Dow Diamond Center (Houston Area)
270 Abner Jackson Parkway
Lake Jackson, TX 77566
This workshop includes analyzing the essential elements of and expectations related to excipient good manufacturing practice and good distribution practices for materials intended for use in pharmaceuticals or dietary supplements.
Participants will be able to plan, conduct and document an audit of excipient manufacturing facilities for conformance to excipient GMP/GDP expectations.
Excipient makers will be able to assess their conformance to industry standards such as NSF/IPEC/ANSI 363, EXCiPACT and the IPEC PQG GMP Guide and remediate any gaps.
Excipient users will be able to: assess their suppliers for adequate conformance to industry standards, and address the EU Falsified Medicines Directive (FMD) Guideline on the formalized risk assessment for determining the appropriate good manufacturing practice for excipients of medicinal products for human use.
Irwin is a consultant to IPEC and the excipient industry specializing in quality assurance and regulatory compliance for pharmaceutical excipient ingredients. He also has experience in areas of quality assurance for API, medical device and drug products.
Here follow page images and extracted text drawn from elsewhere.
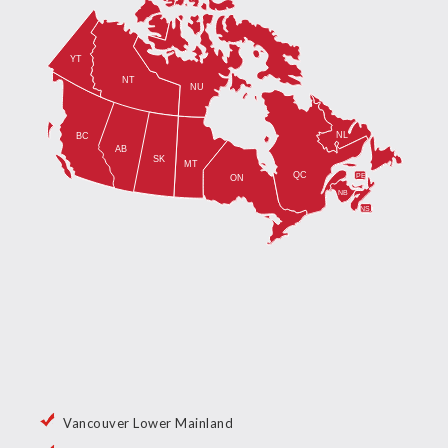
Vancouver Lower Mainland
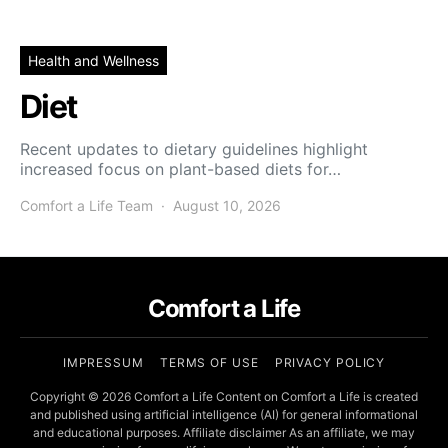
Health and Wellness
Diet
Recent updates to dietary guidelines highlight
increased focus on plant-based diets for…
Comfort a Life Team
August 10, 2026
Comfort a Life
IMPRESSUM
TERMS OF USE
PRIVACY POLICY
Copyright © 2026 Comfort a Life Content on Comfort a Life is created
and published using artificial intelligence (AI) for general informational
and educational purposes. Affiliate disclaimer As an affiliate, we may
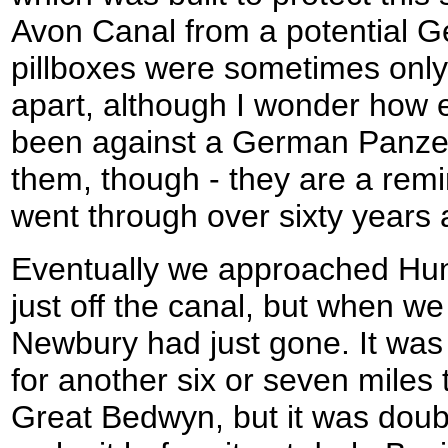
Avon Canal from a potential 
pillboxes were sometimes onl
apart, although I wonder how 
been against a German Panzer 
them, though - they are a remi
went through over sixty years 
Eventually we approached Hung
just off the canal, but when we
Newbury had just gone. It was
for another six or seven miles t
Great Bedwyn, but it was doub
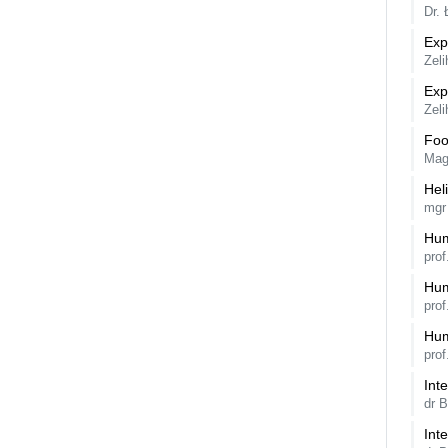
Dr.
Exp
Zeli
Exp
Zeli
Foo
Mag
Hel
mgr
Hum
prof
Hum
prof
Hum
prof
Int
dr 
Int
For 17 years he was Corporate Director of Quality Assurance for International Specialty Products (ISP) with responsibility for their excipient, API, and medical device products. He has worked since 1991 with the International Pharmaceutical Excipients Council (IPEC) developing guidelines for excipient GMP compliance and has represented IPEC at various conferences and at the Food & Drug Administration. Dr. Silverstein established an excipient GMP certification program that was accredited by the American National Standards Institute (ANSI) and ran the program from 2001 till 2014.
His recent consulting has broadened to include pharmaceutical firms where he assesses conformance to site requirements. He has audited excipient manufacturers to perform a gap analysis with respect to excipient GMP compliance and has provided detailed guidance as to how to improve their conformance to excipient GMP requirements. As an experienced GMP auditor, with American Society for Quality (ASQ) Certified Quality Auditor (CQA) status as well as ISO 9000 Certified Lead Auditor training, he has developed the IPEC-Americas auditor training programs for hourly and supervisory personnel. Irwin is also serving as leader of the IPEC-Americas Excipient Learning Lab (ELL).
Sidney A. Goode Pharm D, RPh worked with Dow Chemical for thirty eight years, holding positions in chemical and toxicology research, product regulatory management, sales/marketing, FDA regulatory compliance management, quality and project management. He was also part of a team that supported the approval of products seeking regulatory acceptance for marketing; a member of the consolidated audit group qualifying and auditing suppliers, quality systems and regulatory compliance with industry standards. His career spanned intervals in the areas of industrial hygiene, medical department administration and environmental compliance. A decade was spent working part time as a co-director of a psychiatric hospital pharmacy participating in clinical trials of potential drugs and treatment regimens.
He is currently working as a consultant concentrating in areas of regulatory and quality compliance in the pharmaceutical, food and associated industries. His activities also include auditing work with International Pharmaceutical Excipient Auditing, IPEA Inc. (now operated by NSF International), and educational training through IPEC-Americas newly organized training committee. His training includes a BS degree in Biology/Chemistry, BS, Pharm D in Pharmacy, and certification in Clinical Toxicology. He has worked with International Pharmaceutical Excipient Council, IPEC, from early formation in the creation and publications of GMP and supporting guidance documents. He has held positions on the Board of Directors, and was chair of the GMP Committee for several terms.